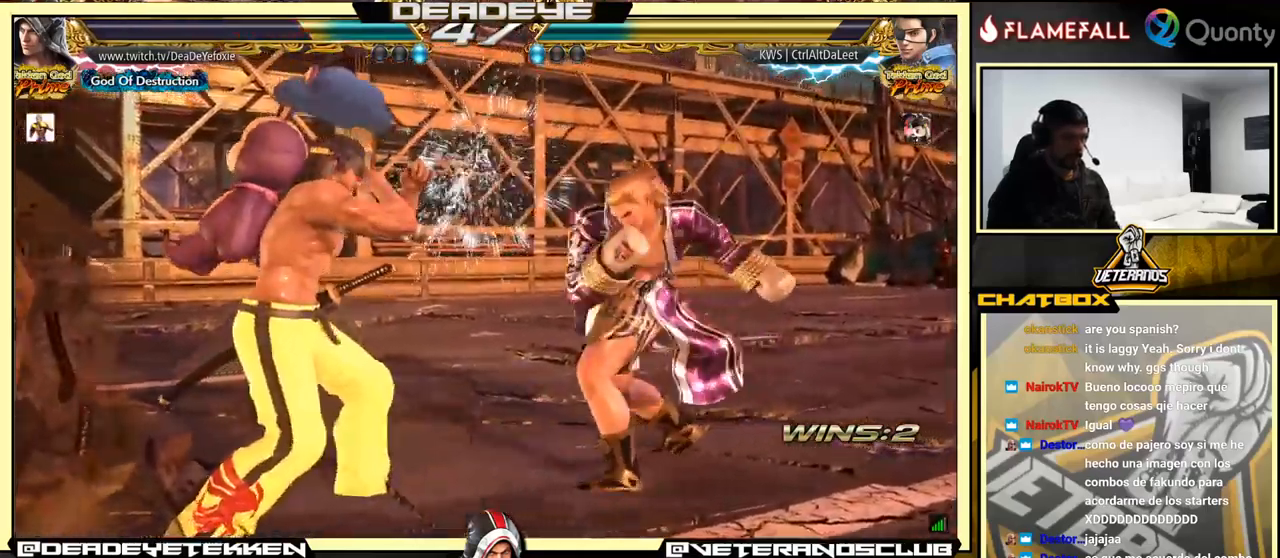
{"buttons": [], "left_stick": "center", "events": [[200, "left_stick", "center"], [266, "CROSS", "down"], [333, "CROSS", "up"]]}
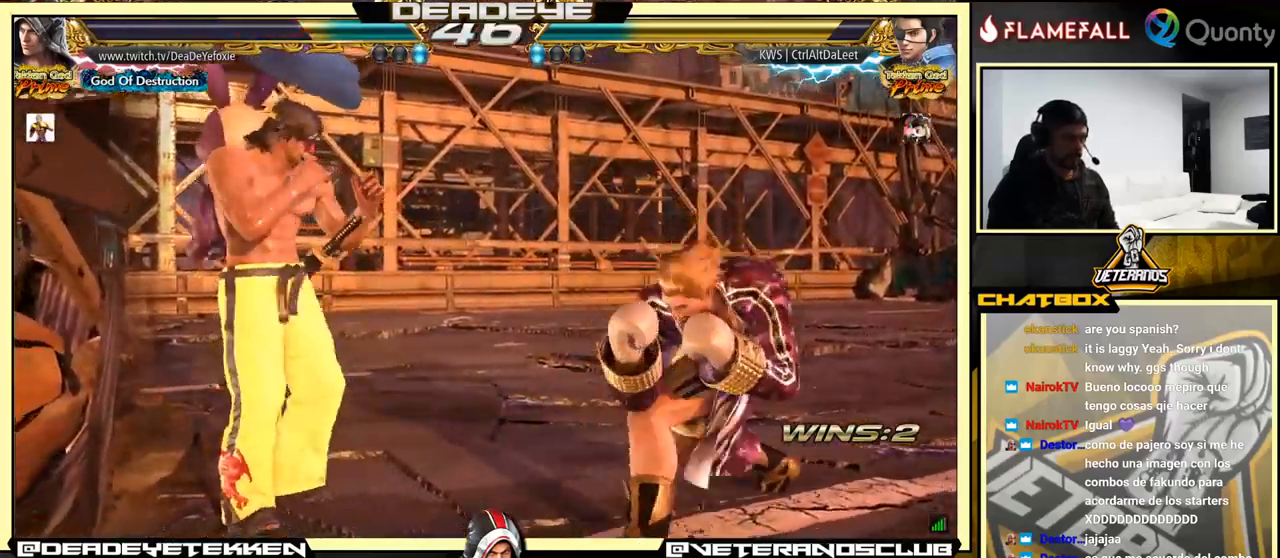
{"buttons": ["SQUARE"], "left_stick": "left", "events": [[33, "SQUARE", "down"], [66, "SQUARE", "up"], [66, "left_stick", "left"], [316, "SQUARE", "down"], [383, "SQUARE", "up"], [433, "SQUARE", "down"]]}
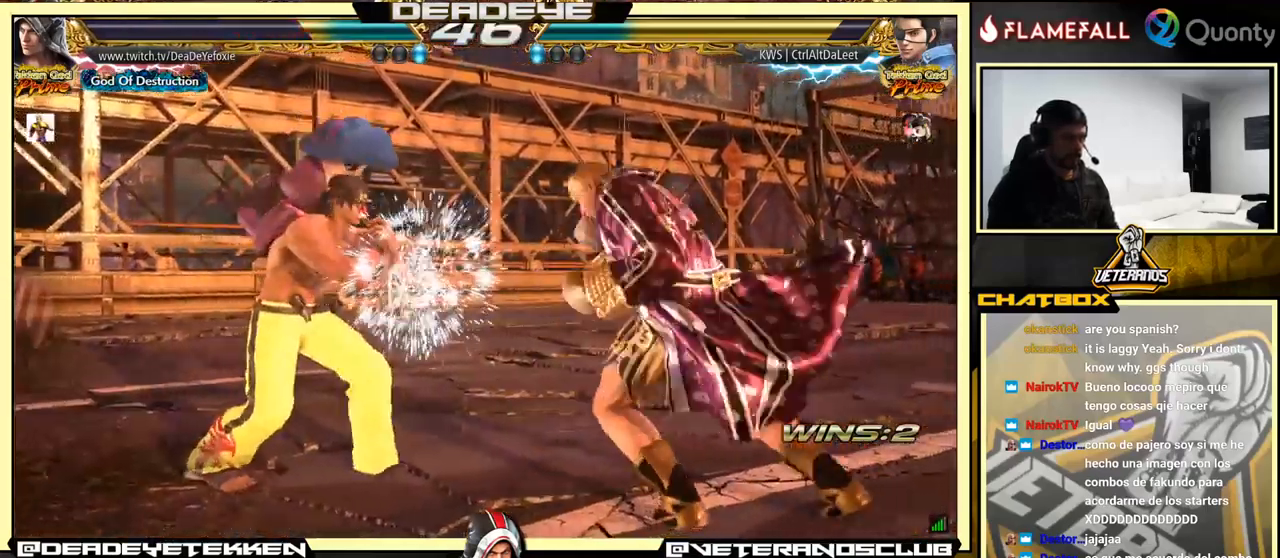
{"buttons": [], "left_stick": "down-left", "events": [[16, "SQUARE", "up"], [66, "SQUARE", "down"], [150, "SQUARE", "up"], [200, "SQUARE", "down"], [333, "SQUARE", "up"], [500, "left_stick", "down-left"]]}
____
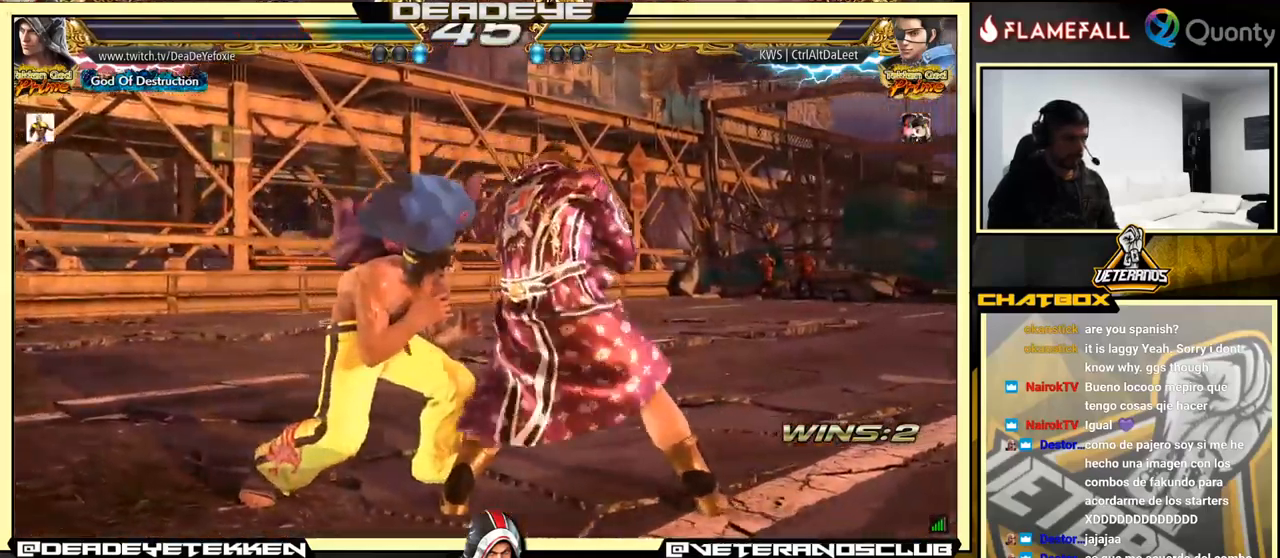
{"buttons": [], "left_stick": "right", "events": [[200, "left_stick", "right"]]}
____
Copy every line of the data that carries the word "SQUARE".

**WRITTEN REPLY:**
{"buttons": ["SQUARE"], "left_stick": "left", "events": [[33, "SQUARE", "down"], [66, "SQUARE", "up"], [66, "left_stick", "left"], [316, "SQUARE", "down"], [383, "SQUARE", "up"], [433, "SQUARE", "down"]]}
{"buttons": [], "left_stick": "down-left", "events": [[16, "SQUARE", "up"], [66, "SQUARE", "down"], [150, "SQUARE", "up"], [200, "SQUARE", "down"], [333, "SQUARE", "up"], [500, "left_stick", "down-left"]]}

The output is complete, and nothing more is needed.